Originally Posted by herk7769
Also, remember that posted tow ratings for your truck are based on an EMPTY truck! Every pound in the truck comes OFF the maximum camper you can tow.
To expand on what Lou is stating.
If the truck is maxed out at the GVWR (7200 lbs. ??), then that limits the tow capacity due to the GCWR.
For example, the listed GCWR of the 2010 F150, 5.4L, 4x4, Crew Cab with 5.5' bed and 3.55 gears is listed at 15,500 lbs. with a 9600 lb. tow rating.
To tow a 9600 lb. trailer, you could only have 5900 lbs on the truck axles.
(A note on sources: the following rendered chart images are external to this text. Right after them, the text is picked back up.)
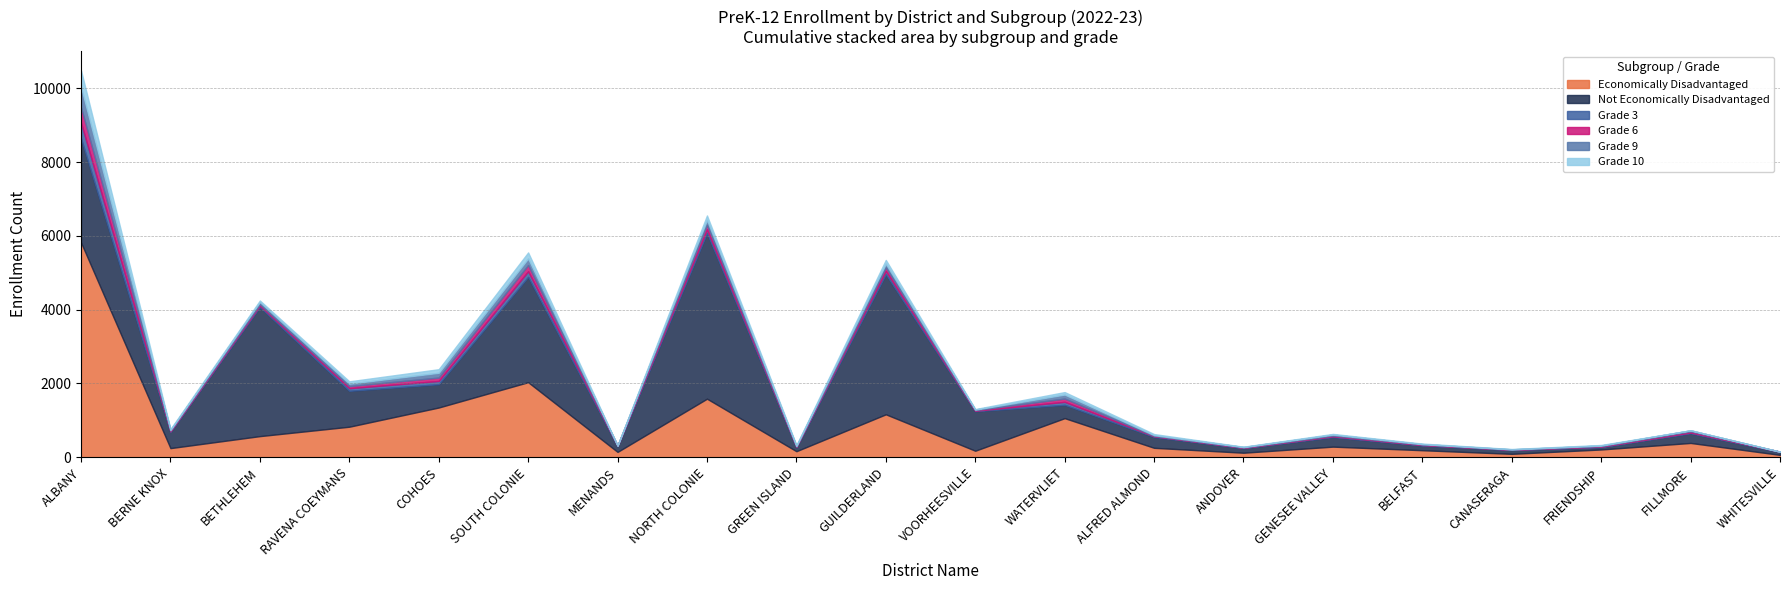

True or false: Grade 10 and Grade 3 intersect in this chart.

True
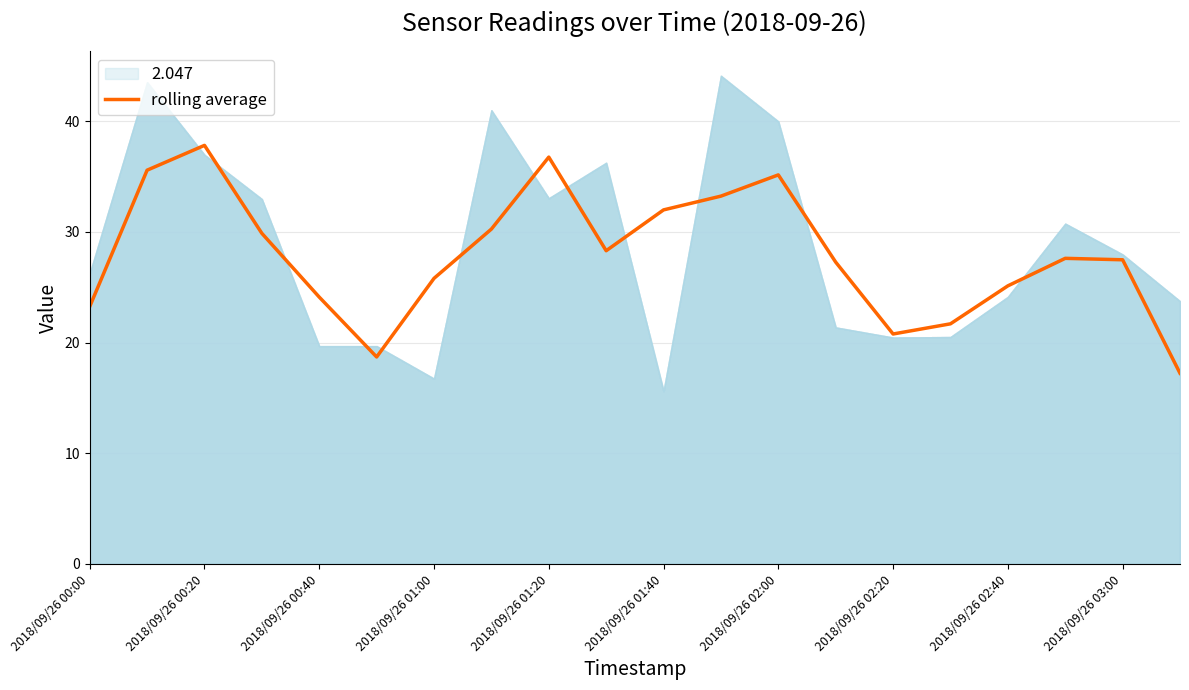

Which category has the highest value in the rolling average series?

2018/09/26 00:20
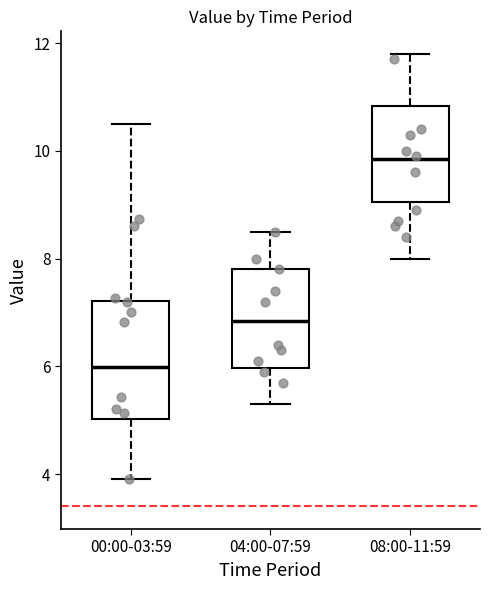

Reading left to right, transcribe this box plot: for each box, give where its median line is, the range the box spans, and where its two whiskers end, as read against the y-axis. The values are not printed on the chart, so give them approximately, as read against the axis.

00:00-03:59: median 6.0, box 5.0 to 7.2, whiskers 4.0 to 10.6
04:00-07:59: median 6.8, box 6.0 to 7.8, whiskers 5.4 to 8.6
08:00-11:59: median 9.8, box 9.0 to 10.8, whiskers 8.0 to 11.8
My 2006 F150 Super Cab weighs about that with me in the seat, some personal gear in the cab, a bed liner, TracRac rails, a small tool box and a few other items in the bed.
A 4x2 even has a less GCWR.....15,300 lbs, but does have a 9800 lb. tow rating for the 5.5' bed. Each of the 6.5' beds have 100 lb. less tow rating
The GCWR is going to be 1 of the determining factors. 1 of the others to consider is the GVWR. When I hang a 700 lb. trailer tongue on my truck, let the missus and dog in the cab with me, and load camping gear in the bed, I am getting pretty close to my GVWR. A 786 lb. tongue weight is going to "grow" significantly when you start loading gear into the trailer. That is probably going to be in the 900 to 1000 lb. range. That will add to the weight of the truck, and probably get you close to the GVWR with your other gear and passengers.
It would be a good idea to load up your truck with passengers and expected load for camping, and get to some scales before you buy the trialer, just to see what kinda tongue weight you can add.
1 other item is to make sure your hitch is good to go. There should be a label on the hitch stating your tow rating, and especially important is your weight distributing tongue weight capacity. You will definitely need a properly setup WDH, and ideally 1 with integrated sway control.